Privately Customizing Prefinetuning to Better Match User Data in Federated Learning
This addresses the challenge of matching prefinetuning datasets to private user data in federated learning, offering a proof-of-concept for customization, though it is incremental as it builds on existing FL and privacy techniques.
The paper tackles the problem of evaluating prefinetuning dataset quality in federated learning by proposing FreD, a method that privately computes the Fréchet distance between datasets, which accurately predicts the best prefinetuning dataset at minimal privacy cost.

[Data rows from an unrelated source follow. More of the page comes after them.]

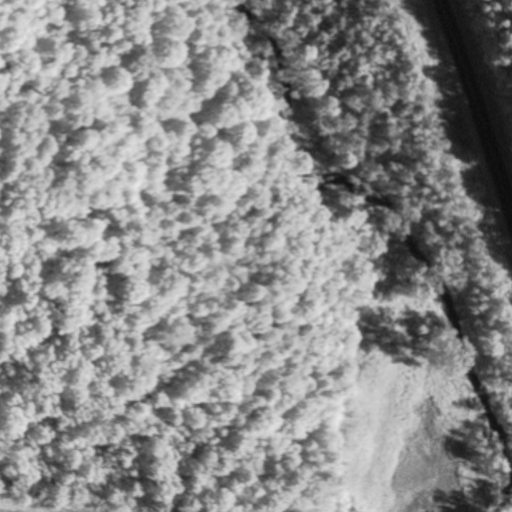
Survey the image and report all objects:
road: (471, 117)
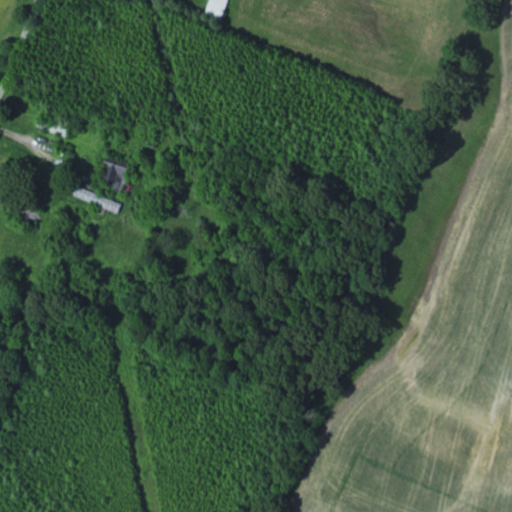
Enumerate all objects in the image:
building: (120, 174)
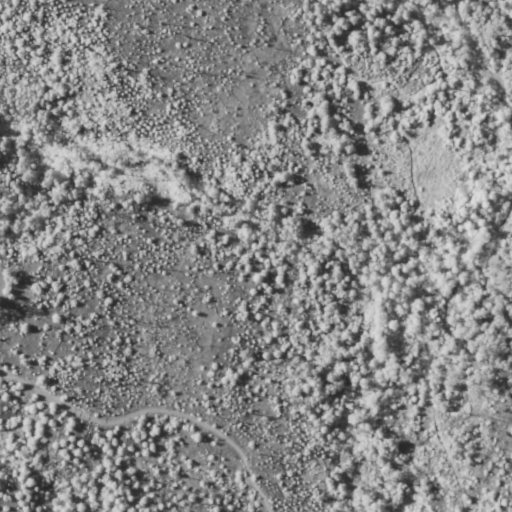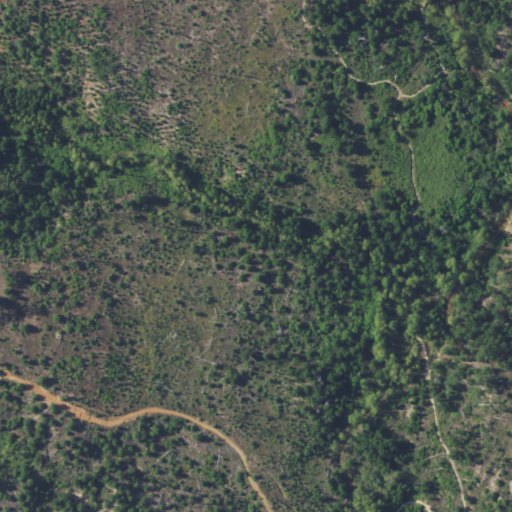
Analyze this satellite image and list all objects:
road: (418, 2)
road: (341, 58)
road: (408, 161)
park: (256, 256)
road: (423, 348)
road: (152, 409)
road: (435, 436)
road: (412, 500)
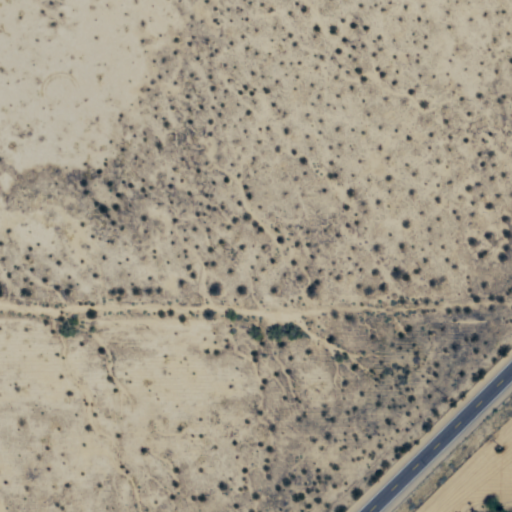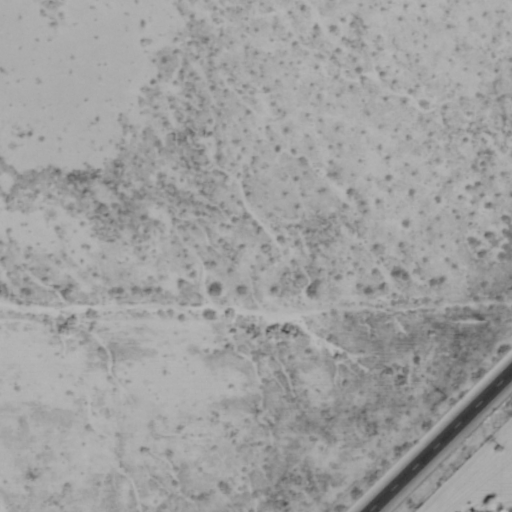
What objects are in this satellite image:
road: (436, 437)
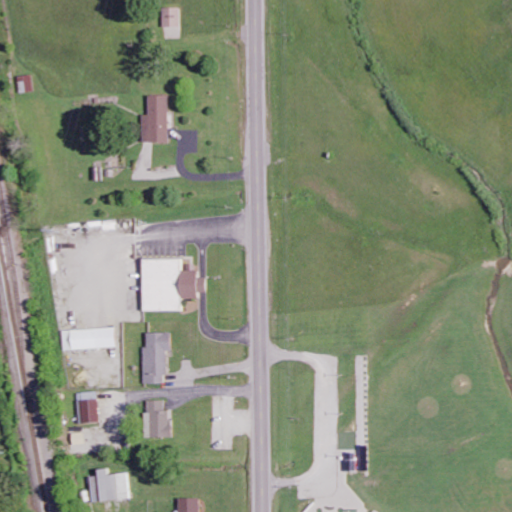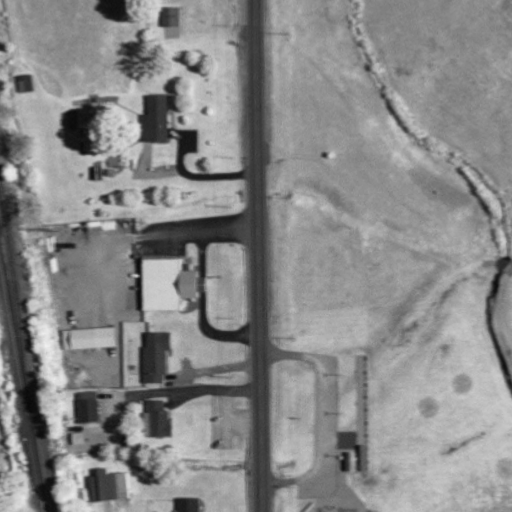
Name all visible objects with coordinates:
building: (175, 17)
building: (160, 120)
road: (260, 255)
building: (173, 284)
railway: (14, 318)
building: (93, 338)
railway: (23, 340)
building: (159, 357)
building: (92, 408)
building: (160, 420)
building: (113, 486)
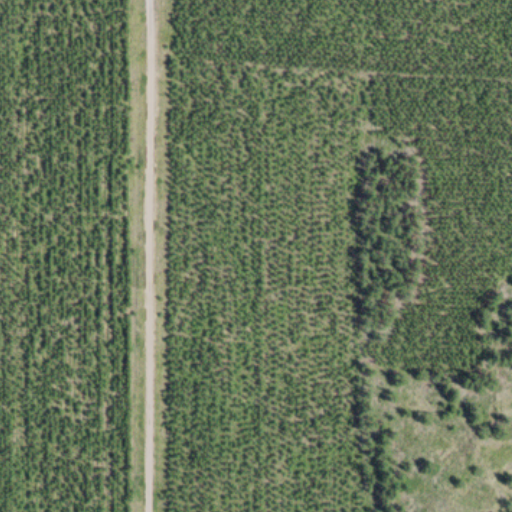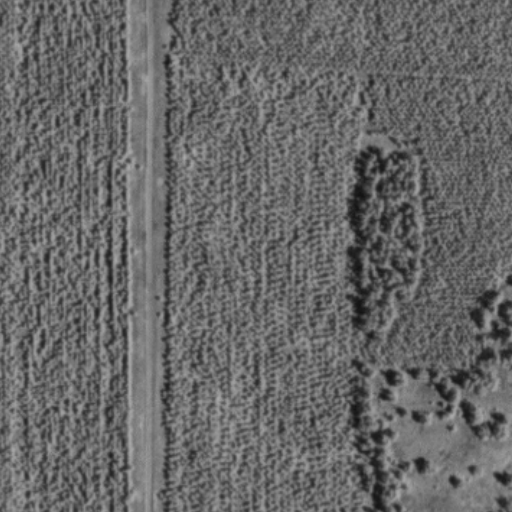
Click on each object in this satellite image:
road: (332, 59)
road: (150, 255)
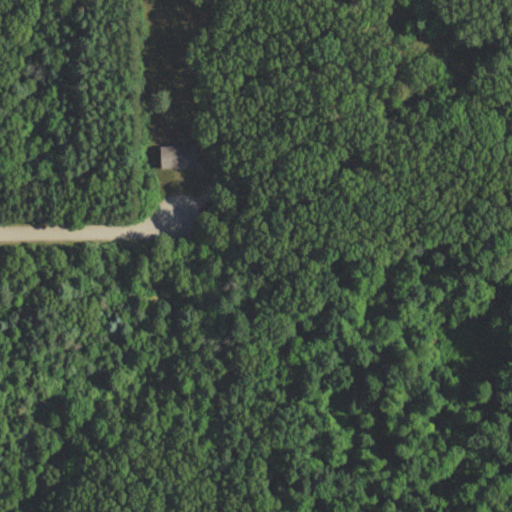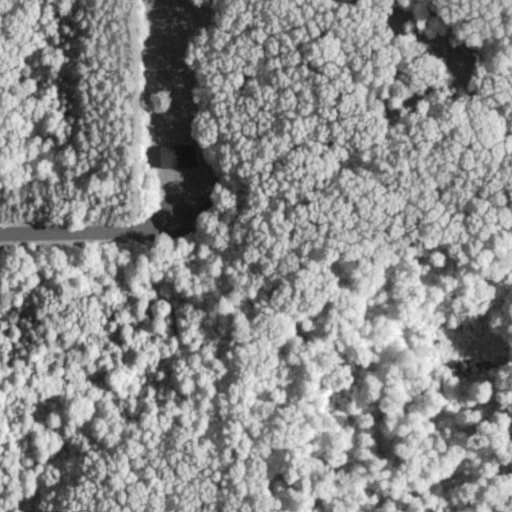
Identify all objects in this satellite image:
road: (368, 1)
road: (89, 227)
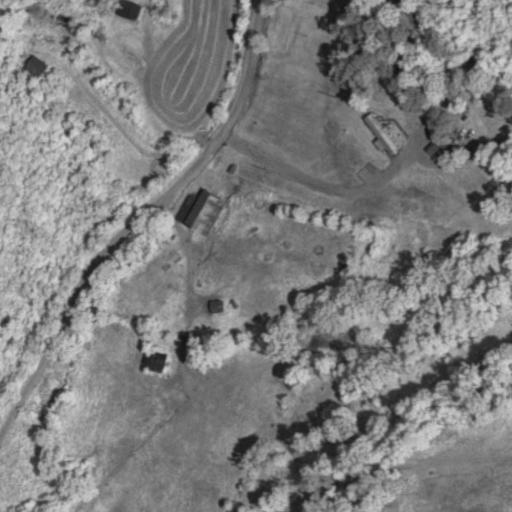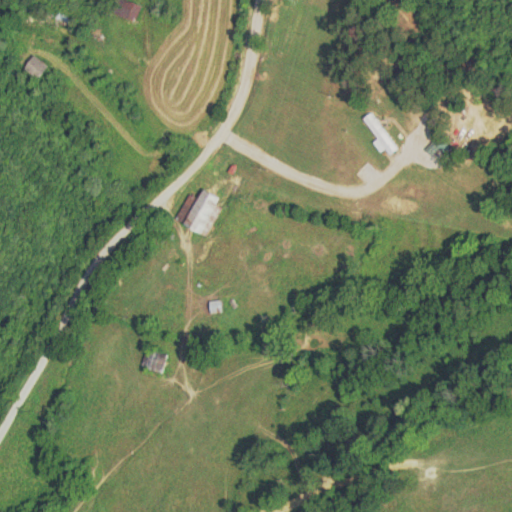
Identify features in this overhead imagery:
building: (124, 8)
building: (380, 135)
road: (122, 201)
building: (200, 212)
building: (215, 306)
building: (156, 361)
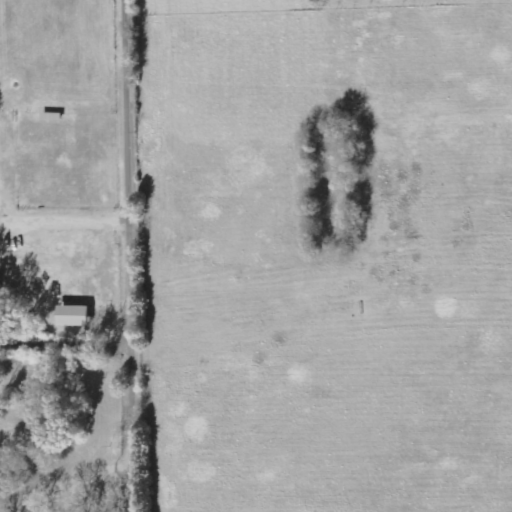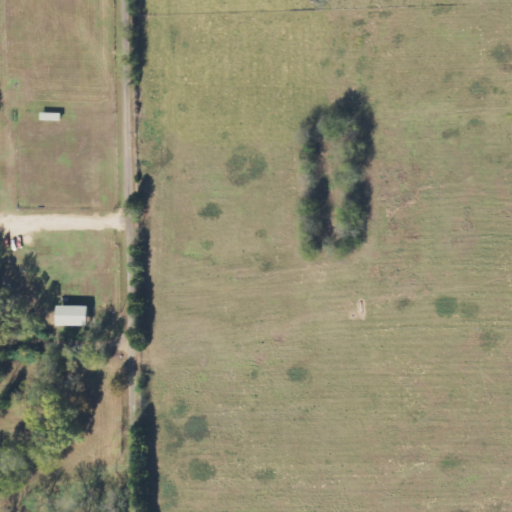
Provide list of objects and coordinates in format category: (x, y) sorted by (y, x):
road: (68, 217)
road: (137, 255)
building: (77, 316)
road: (70, 341)
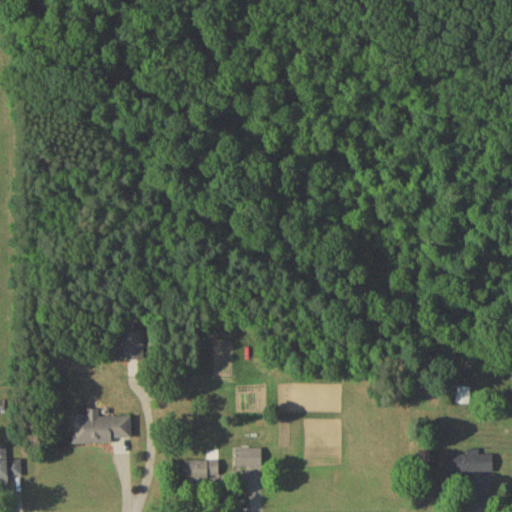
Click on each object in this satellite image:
building: (131, 348)
building: (102, 431)
building: (249, 461)
building: (473, 466)
building: (10, 472)
building: (203, 473)
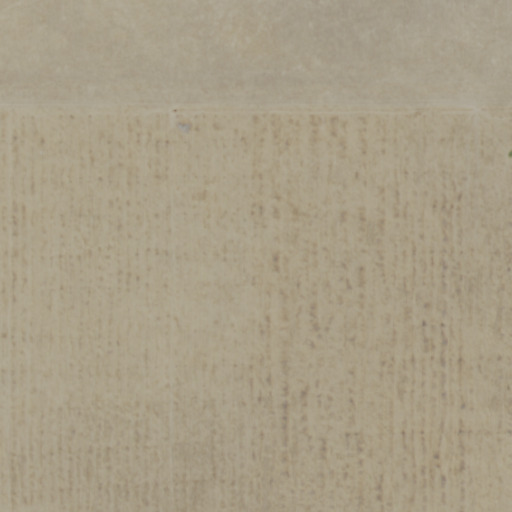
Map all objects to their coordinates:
crop: (256, 296)
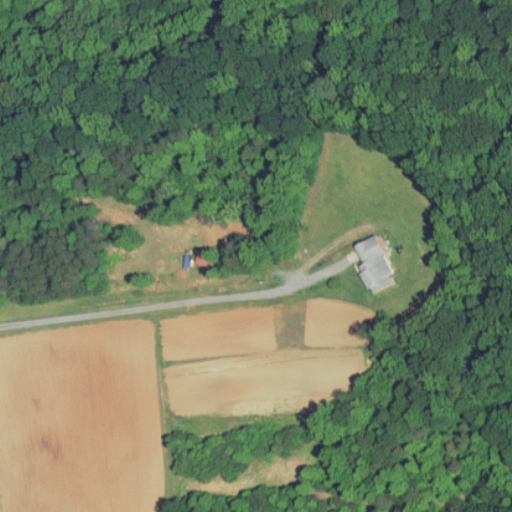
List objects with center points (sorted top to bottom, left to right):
building: (204, 257)
building: (377, 264)
road: (157, 304)
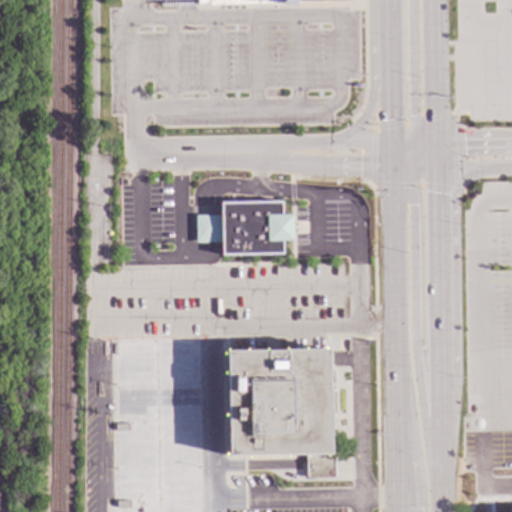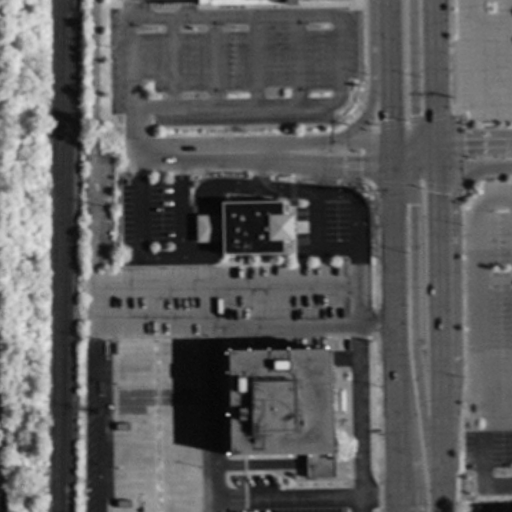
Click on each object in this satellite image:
parking lot: (141, 0)
building: (141, 0)
building: (209, 2)
road: (273, 2)
road: (289, 3)
road: (186, 8)
road: (143, 9)
road: (392, 24)
road: (342, 57)
road: (365, 61)
road: (171, 62)
road: (214, 62)
road: (254, 62)
road: (296, 62)
parking lot: (231, 66)
road: (130, 79)
road: (453, 79)
road: (438, 85)
road: (411, 89)
road: (370, 102)
road: (493, 103)
road: (467, 113)
road: (361, 124)
traffic signals: (442, 126)
road: (420, 139)
road: (473, 141)
road: (339, 142)
traffic signals: (395, 142)
road: (209, 155)
road: (339, 166)
traffic signals: (395, 166)
road: (417, 168)
road: (476, 169)
traffic signals: (440, 170)
road: (258, 172)
road: (387, 185)
road: (220, 187)
road: (499, 199)
road: (354, 213)
road: (206, 229)
building: (207, 229)
building: (245, 229)
building: (253, 229)
road: (396, 234)
parking lot: (487, 252)
railway: (60, 256)
railway: (70, 256)
road: (201, 257)
road: (157, 260)
road: (440, 274)
road: (494, 281)
road: (413, 324)
road: (251, 326)
road: (477, 341)
road: (376, 348)
building: (279, 407)
building: (278, 408)
road: (361, 411)
building: (119, 428)
road: (442, 443)
road: (399, 456)
road: (496, 487)
road: (248, 496)
road: (380, 498)
road: (487, 499)
road: (400, 502)
road: (360, 504)
building: (121, 505)
road: (442, 510)
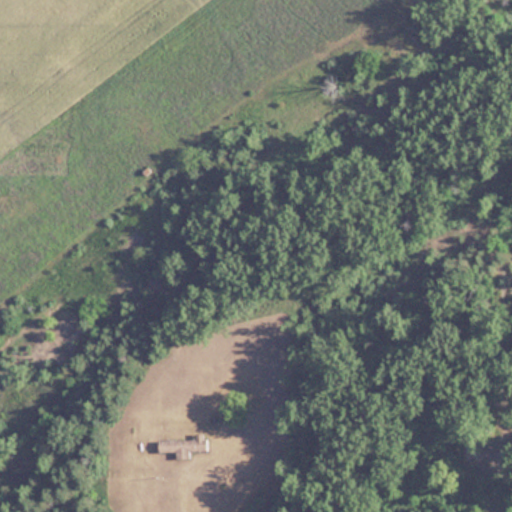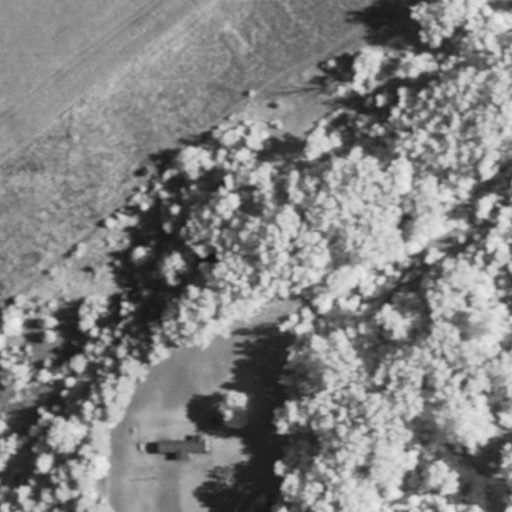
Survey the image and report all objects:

In Federated Learning (FL), accessing private client data incurs communication and privacy costs. As a result, FL deployments commonly prefinetune pretrained foundation models on a (large, possibly public) dataset that is held by the central server; they then FL-finetune the model on a private, federated dataset held by clients. Evaluating prefinetuning dataset quality reliably and privately is therefore of high importance. To this end, we propose FreD (Federated Private Fréchet Distance) -- a privately computed distance between a prefinetuning dataset and federated datasets. Intuitively, it privately computes and compares a Fréchet distance between embeddings generated by a large language model on both the central (public) dataset and the federated private client data. To make this computation privacy-preserving, we use distributed, differentially-private mean and covariance estimators. We show empirically that FreD accurately predicts the best prefinetuning dataset at minimal privacy cost. Altogether, using FreD we demonstrate a proof-of-concept for a new approach in private FL training: (1) customize a prefinetuning dataset to better match user data (2) prefinetune (3) perform FL-finetuning.